正文 10.「美國世界盃」

在1994年美國世界盃上,我們出師不利。在首場對愛爾蘭的比賽中,我們因炎熱和害怕而手足無措。這場失利後氣氛非常緊張,我們再也不能犯錯。

第二場對挪威比賽的前一天,薩基把我叫到一邊說:「你看,你踢得沒有預選賽那麼好。」這是真的,但我的位置也變了,在預選賽中,我前面總有一個前鋒,而在世界盃,薩基讓我踢的位置太K前了。薩基聽了後安慰我說:「羅比,你應該安靜,你不要擔心位置,因為你對我們如同馬拉多納對阿根廷一樣重要。」這番話讓我吃了定心丸。

在對挪威的比賽中,由於門將帕柳卡吃了紅牌,薩基決定換下一個前鋒。當我看到牌子上寫著我的號碼時,我忍不住說了聲:「這傢伙瘋了!?」

薩基的戰術是對的,但如果我是義大利的馬拉多納,我就應該在最困難的時候留在場上。我覺得被薩基耍了,我應該承認,我對薩基失去了信任。我們沒有爭吵,當時也沒有進行澄清,但我們之間的某些東西破裂了。

第三場對墨西哥的比賽中,我踢得也不很出色。我是歐洲足球先生,我感到了身上的巨大責任。我在房間里閉門念經,以便獲得內在的力量。

1/8決賽對奈及利亞,我們一開始就丟了一球。對手非常強大,他們打敗阿根廷並非偶然,在比賽的大部分時間內,我們踢得相當糟糕。
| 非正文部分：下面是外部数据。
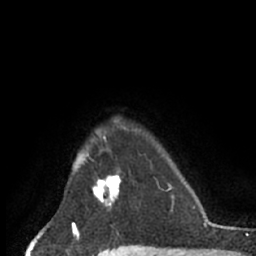
Breast MRI (dynamic contrast-enhanced), one axial slice; slice 55 of 66 in the series (ordered by position); cropped to one breast; dynamic contrast-enhanced series, time point 2 of 7 at this slice position (early post-contrast); 1.5 T; TE 3 ms, TR 6.2 ms; 2.4 mm slice thickness; 256 × 256 image matrix, field of view 150 × 150 mm. Female patient.
Outlined on this slice (semi-automatic segmentation, software-assisted and operator-edited):
- enhancing-tissue mask used for the functional tumour volume (all voxels passing the contrast-enhancement thresholds inside the analysis volume; usually the tumour): bounding box <93,169,121,211> (left, top, right, bottom; pixels)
佐拉上場後不久就無辜地吃了一張紅牌。換人時我很緊張,生怕再次被換下。薩基這次沒有換我是對的。終場前1分鐘,我接過穆西的傳球右腳射門,球打在一個後衛腳上進網。進球後,我又一次感到解放。

1/4決賽對西班牙的比賽中,我進了決定性的一球。在半決賽對保加利亞比賽中,我梅開兩度,但我至今還後悔不已。上半場我們有不少進球機會,如果比分成為3比0,比賽就結束了,下半場就可以換人,我也情願被換下。當時天氣熱得如同地獄,大家都累,需要喘息。但上半場對手進了一球,所以我們要拼到最後一分鐘。

更糟糕的是,半決賽中我的大腿肌肉扭傷,雖然傷不重,但它限制了我對決賽的準備。薩基讓我自己決定是否參加決賽。比賽當天上午,我穿著球鞋在旅館大廳的牆上狠狠地踢了一腳。肌肉沒有問題,我對薩基說可以上場,於是他讓我首發。